This work addresses the questionable generalizability of Mining Android Sandbox (MAS) in large-scale scenarios. We systematically reproduce and evaluate MAS on a diverse, large-scale dataset comprising 4,076 app pairs spanning 12 malware families—representing a 40× scale-up and significantly enhanced family diversity compared to the original study’s 102 pairs. Our evaluation reveals a sharp decline in MAS’s F1-score from the originally reported 0.90 to 0.54, exposing critical scalability bottlenecks and robustness deficiencies. Notably, MAS fails entirely on specific families (e.g., BankBot, DroidKungFu), confirming its inability to handle real-world complexity. These findings highlight fundamental limitations of behavior-feature–based approaches for large-scale Android malware classification and provide empirical evidence underscoring the necessity of multi-source detection mechanisms—offering concrete directions for improving detection reliability and generalizability.

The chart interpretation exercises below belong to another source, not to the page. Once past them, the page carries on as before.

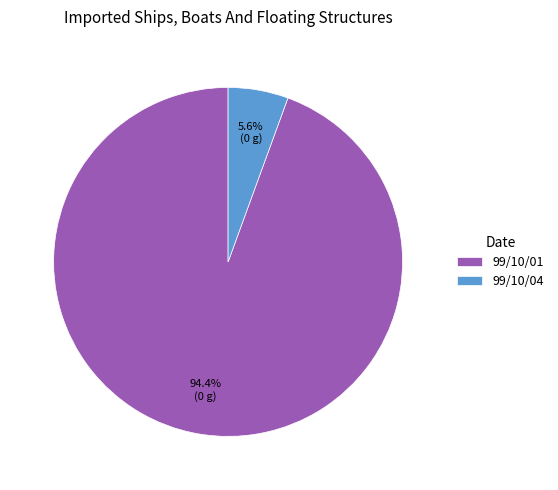

Do 99/10/04 and 99/10/01 together represent more than half of the pie?

Yes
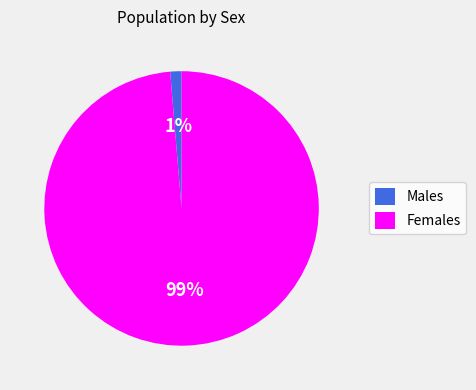

How many segments does this pie chart have?

2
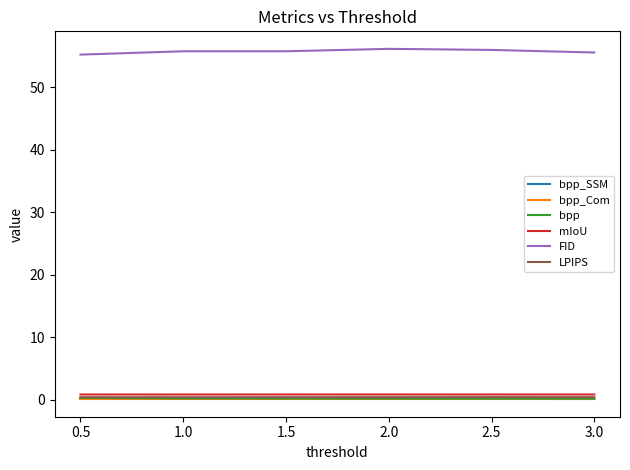

What is the total value across all series at 1.0?

57.3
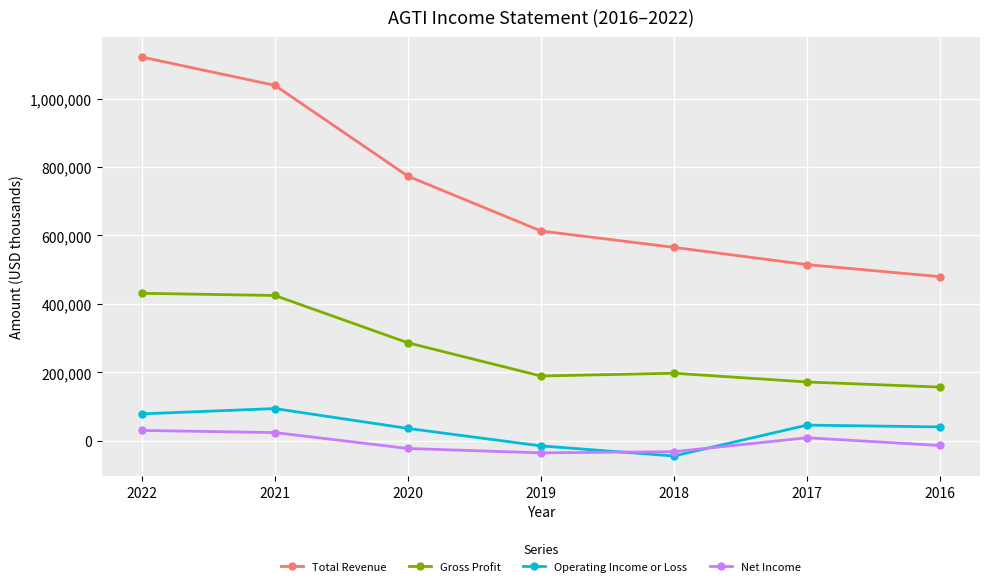

What is the value of the Gross Profit point at the 3rd from the left?

286300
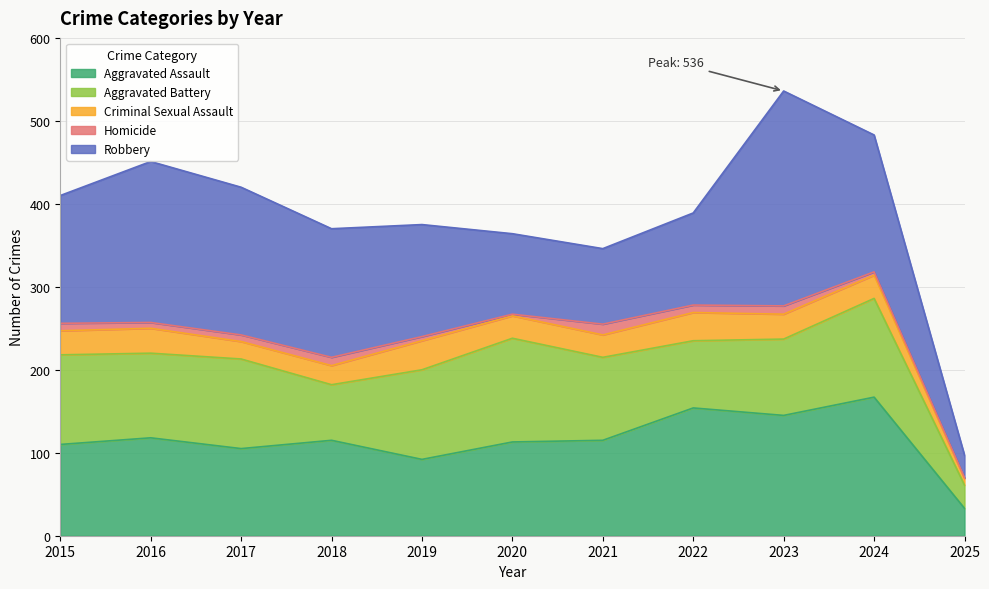

Does the chart have visible grid lines?

Yes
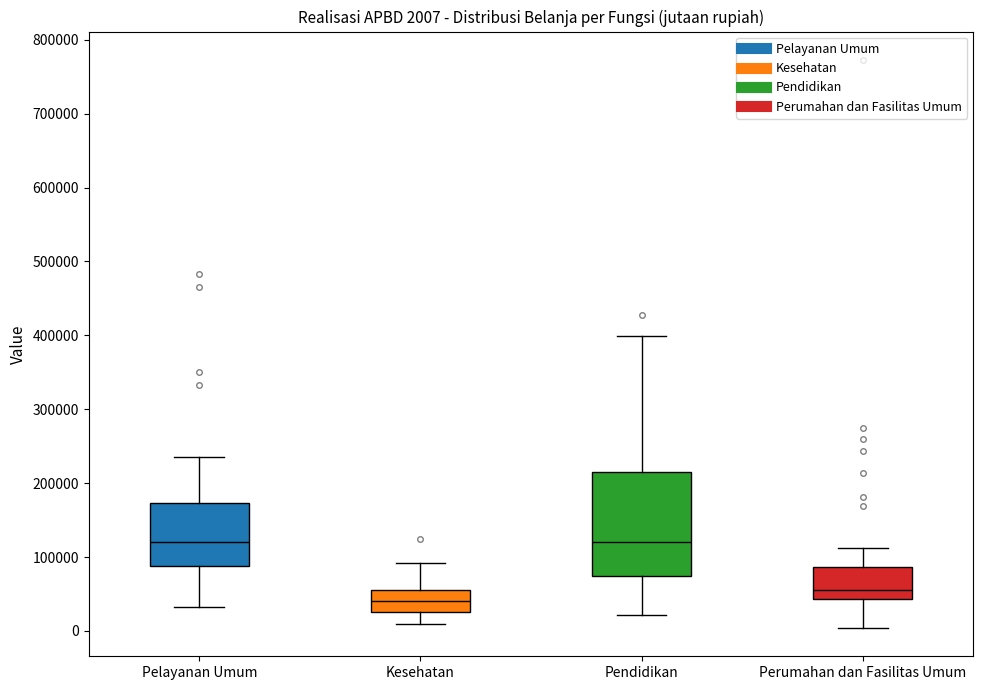

Which box is the tallest, from its lower edge to its upper edge?

Pendidikan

The widespread use of smartphones in daily life has raised concerns about privacy and security among researchers and practitioners. Privacy issues are generally highly prevalent in mobile applications, particularly targeting the Android platform, the most popular mobile operating system. For this reason, several techniques have been proposed to identify malicious behavior in Android applications, including the Mining Android Sandbox approach (MAS approach), which aims to identify malicious behavior in repackaged Android applications (apps). However, previous empirical studies evaluated the MAS approach using a small dataset consisting of only 102 pairs of original and repackaged apps. This limitation raises questions about the external validity of their findings and whether the MAS approach can be generalized to larger datasets. To address these concerns, this paper presents the results of a replication study focused on evaluating the performance of the MAS approach regarding its capabilities of correctly classifying malware from different families. Unlike previous studies, our research employs a dataset that is an order of magnitude larger, comprising 4,076 pairs of apps covering a more diverse range of Android malware families. Surprisingly, our findings indicate a poor performance of the MAS approach for identifying malware, with the F1-score decreasing from 0.90 for the small dataset used in the previous studies to 0.54 in our more extensive dataset. Upon closer examination, we discovered that certain malware families partially account for the low accuracy of the MAS approach, which fails to classify a repackaged version of an app as malware correctly. Our findings highlight the limitations of the MAS approach, particularly when scaled, and underscore the importance of complementing it with other techniques to detect a broader range of malware effectively.